The first analysis of how synaptic proteins change during early development reveals differences between mice and marmosets, as well as what is different in individuals with autism spectrum disorders. The research conducted by Kobe University sheds light on the mechanism behind synaptic development, offering insights that could potentially lead to treatments for neuropsychological disorders. Despite the critical role synapses play in brain function, very little is known about how they change as the brain matures, posing a challenge for developing cures for disorders such as autism spectrum disorder.

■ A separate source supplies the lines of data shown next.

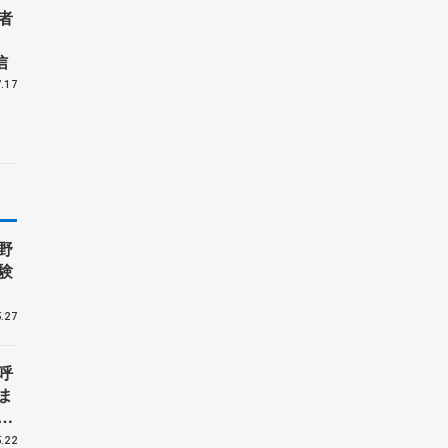
者
信
.17
野
験
.27
呼
ま
戦
.22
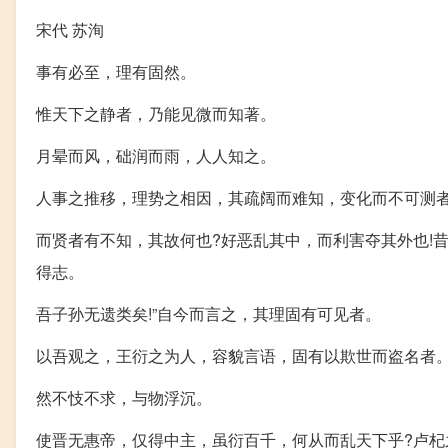
宋代 苏洵
事有必至，理有固然。
惟天下之静者，乃能见微而知著。
月晕而风，础润而雨，人人知之。
人事之推移，理势之相因，其疏阔而难知，变化而不可测
而贤者有不知，其故何也?好恶乱其中，而利害夺其外也!昔
得志。
吾子孙无遗类矣!”自今而言之，其理固有可见者。
以吾观之，王衍之为人，容貌言语，固有以欺世而盗名者
然不忮不求，与物浮沉。
使晋无惠帝，仅得中主，虽衍百千，何从而乱天下乎?卢杞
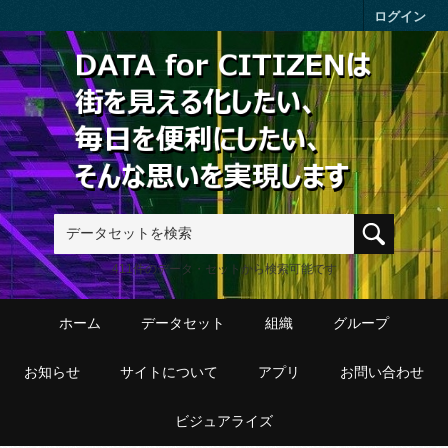
Skip to main content
ログイン
411件のデータ・セットから検索可能です
ホーム
データセット
組織
グループ
お知らせ
サイトについて
アプリ
お問い合わせ
ビジュアライズ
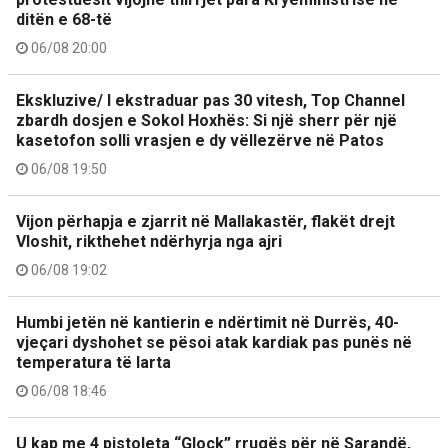
ditën e 68-të
06/08 20:00
Ekskluzive/ I ekstraduar pas 30 vitesh, Top Channel
zbardh dosjen e Sokol Hoxhës: Si një sherr për një
kasetofon solli vrasjen e dy vëllezërve në Patos
06/08 19:50
Vijon përhapja e zjarrit në Mallakastër, flakët drejt
Vloshit, rikthehet ndërhyrja nga ajri
06/08 19:02
Humbi jetën në kantierin e ndërtimit në Durrës, 40-
vjeçari dyshohet se pësoi atak kardiak pas punës në
temperatura të larta
06/08 18:46
U kap me 4 pistoleta “Glock” rrugës për në Sarandë,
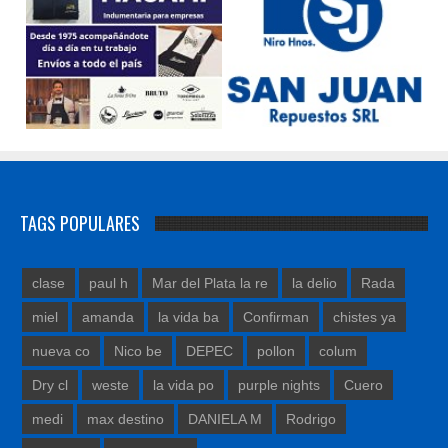
TAGS POPULARES
clase
paul h
Mar del Plata la re
la delio
Rada
miel
amanda
la vida ba
Confirman
chistes ya
nueva co
Nico be
DEPEC
pollon
colum
Dry cl
weste
la vida po
purple nights
Cuero
medi
max destino
DANIELA M
Rodrigo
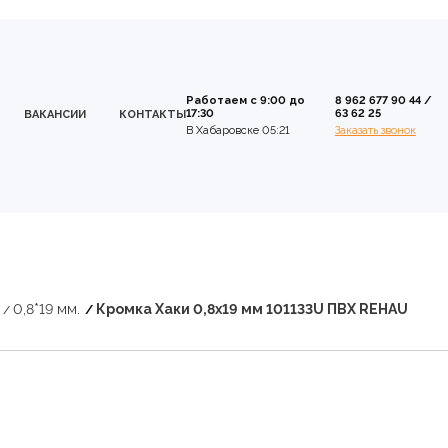
Работаем с 9:00 до
8 962 677 90 44
/
17:30
63 62 25
ВАКАНСИИ
КОНТАКТЫ
В Хабаровске 05:21
Заказать звонок
0,8*19 мм.
Кромка Хаки 0,8х19 мм 101133U ПВХ REHAU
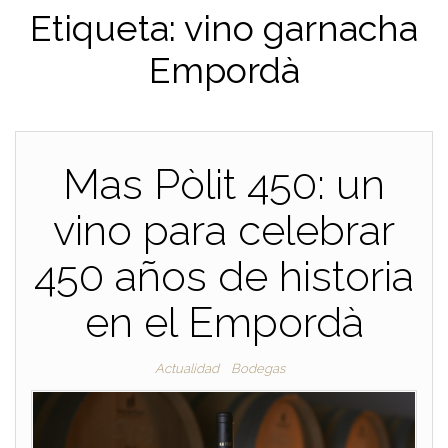
Etiqueta:
vino garnacha
Empordà
Mas Pòlit 450: un
vino para celebrar
450 años de historia
en el Empordà
Actualidad
Bodegas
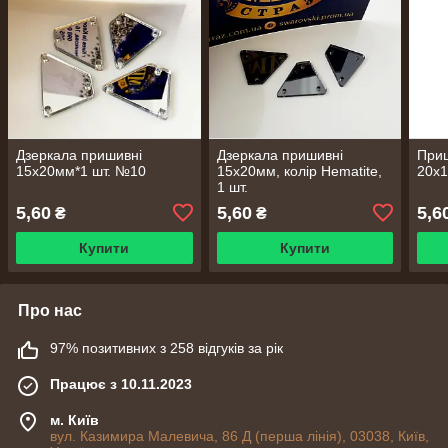
Дзеркала пришивні
Дзеркала пришивні
Приш
15х20мм*1 шт. №10
15х20мм, колір Hematite,
20х1
1 шт.
5,60
5,60
5,6
₴
₴
Купити
Купити
Про нас
97% позитивних з 258 відгуків за рік
Працює з 10.11.2023
м. Київ
вул. Казимира Малевича, 86 Д (перша лінія), 03038, Київ,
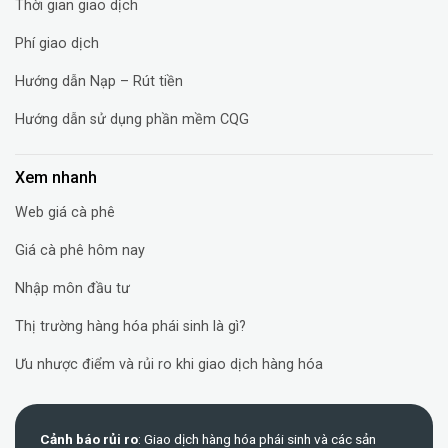
Thời gian giao dịch
Phí giao dịch
Hướng dẫn Nạp – Rút tiền
Hướng dẫn sử dụng phần mềm CQG
Xem nhanh
Web giá cà phê
Giá cà phê hôm nay
Nhập môn đầu tư
Thị trường hàng hóa phái sinh là gì?
Ưu nhược điểm và rủi ro khi giao dịch hàng hóa
Cảnh báo rủi ro
: Giao dịch hàng hóa phái sinh và các sản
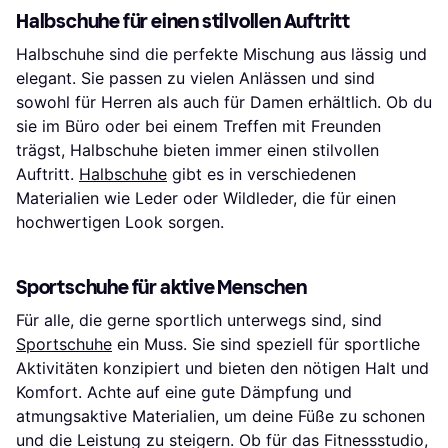
Halbschuhe für einen stilvollen Auftritt
Halbschuhe sind die perfekte Mischung aus lässig und
elegant. Sie passen zu vielen Anlässen und sind
sowohl für Herren als auch für Damen erhältlich. Ob du
sie im Büro oder bei einem Treffen mit Freunden
trägst, Halbschuhe bieten immer einen stilvollen
Auftritt.
Halbschuhe
gibt es in verschiedenen
Materialien wie Leder oder Wildleder, die für einen
hochwertigen Look sorgen.
Sportschuhe für aktive Menschen
Für alle, die gerne sportlich unterwegs sind, sind
Sportschuhe
ein Muss. Sie sind speziell für sportliche
Aktivitäten konzipiert und bieten den nötigen Halt und
Komfort. Achte auf eine gute Dämpfung und
atmungsaktive Materialien, um deine Füße zu schonen
und die Leistung zu steigern. Ob für das Fitnessstudio,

By utilizing advancements in the analysis of complex protein assemblies and the availability of marmosets as non-human primate model organisms, Kobe University neuroscientist TAKUMI Toru was able to explore this knowledge gap. The research team focused on studying the postsynaptic density, a protein agglomeration found on the signal-receiving side of synapses, as previous studies have highlighted its importance in the development of synaptic structures. Their findings, published in Nature Communications, provide a detailed look at the changes in synaptic proteins during brain development in the early stages of life, shedding light on the timing of gene regulation differences between mice and marmosets.
The study identified a group of proteins that are produced more and others that are produced less as brain development progresses, with changes in gene regulation playing a crucial role. Interestingly, the timing of these protein changes differed between mice and marmosets, suggesting evolutionary differences between rodent and primate brains. Marmosets also exhibited a second phase of protein changes that were not observed in mice, highlighting the complexity of synaptic development across different species. The researchers were able to construct hypotheses on the molecular mechanisms underlying the emergence of autism spectrum disorder based on their findings, offering potential insights for future treatment development.
TAKUMI Toru emphasizes the importance of understanding synapse development in the context of brain maturation and its connection to neuropsychiatric disorders such as autism spectrum disorders and schizophrenia. The proteome datasets generated from this study are valuable for investigating the molecular mechanisms of synapse development and identifying differences between rodents and primates. The researchers’ ability to link their findings to autism spectrum disorder and propose potential treatments underscores the significance of studying synaptic proteins in the context of brain development and neuropsychological disorders.
The research was funded by various organizations, including the Japan Society for the Promotion of Science, the Japan Agency for Medical Research and Development, the Japan Science and Technology Agency, the National Center of Neurology and Psychiatry, the Takeda Science Foundation, and the Taiju Life Social Welfare Foundation. Collaborating with researchers from institutions such as the RIKEN Center for Brain Science and the Max Planck Institute for Experimental Medicine, the study represents a collaborative effort to advance our understanding of synaptic protein changes during brain development and their implications for neuropsychiatric disorders. By uncovering differences in synaptic protein dynamics between mice and marmosets, the research contributes to our knowledge of how synapses evolve across different species and offers potential avenues for developing treatments for neurodevelopmental disorders.